I guess I'm reading the spec that index population *can* happen asynchronously, and the only requirement is that the transaction aborts. I think it's better to populate the index asynchronously so that we don't have to lock up the renderer. (because to do that we'd have to hold the renderer thread hostage while we wait for indexing to finish) The only way to do this asynchronously but cleanly in our implementation is to run things in the order above. (believe me I tried to do it otherwise!)
Comment 10 Joshua Bell 2012-08-01 15:55:34 PDT
(In reply to comment #9)
> The thing is, the createIndex() itself to create the sort of stub-index is synchronous, but as the spec says, the population can happen asynchronously, so what I see is:
> 
> 1. store.createIndex() // synchronous operation
> 2. store.put(1) // async request processed
> 3. store.put(2) // async request processed
> 4. createIndex population // async request processed, transaction aborted
> 
> I guess I'm reading the spec that index population *can* happen asynchronously, and the only requirement is that the transaction aborts. I think it's better to populate the index asynchronously so that we don't have to lock up the renderer. (because to do that we'd have to hold the renderer thread hostage while we wait for indexing to finish) The only way to do this asynchronously but cleanly in our implementation is to run things in the order above. (believe me I tried to do it otherwise!)

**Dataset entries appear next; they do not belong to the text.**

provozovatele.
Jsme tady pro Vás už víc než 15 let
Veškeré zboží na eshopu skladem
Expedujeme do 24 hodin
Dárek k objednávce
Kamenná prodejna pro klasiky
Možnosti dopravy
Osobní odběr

I agree the index population can and should be async. Why not simply process the puts after the index population? That's how the patch attached to this bug did it - a secondary queue is introduced; index population requests go on the "hi priority" queue, others go on the "low priority" queue.

The renderer can't be held hostage, but it's not responsible for processing the async requests. So far as I can tell, the big problem is what we've known about since the "pre-compute the index keys" refactor began: the pre-computed keys may be rendered invalid by index changes, and the browser may need to call back in to the renderer to compute them.
Comment 11 Alec Flett 2012-08-01 16:31:05 PDT
(sorry I put more explanation in bug 91125 - I have been basically trying to make the early/normal task queue stuff work for the last week...)
Comment 12 Joshua Bell 2012-08-14 08:46:19 PDT
Alec followed up with the standards list, and this interpretation of the spec was rejected. (Which is good - simplifies the implementation!).

bug 91125 covers the the appropriate cases with a derivative of the tests here, so resolving this issue.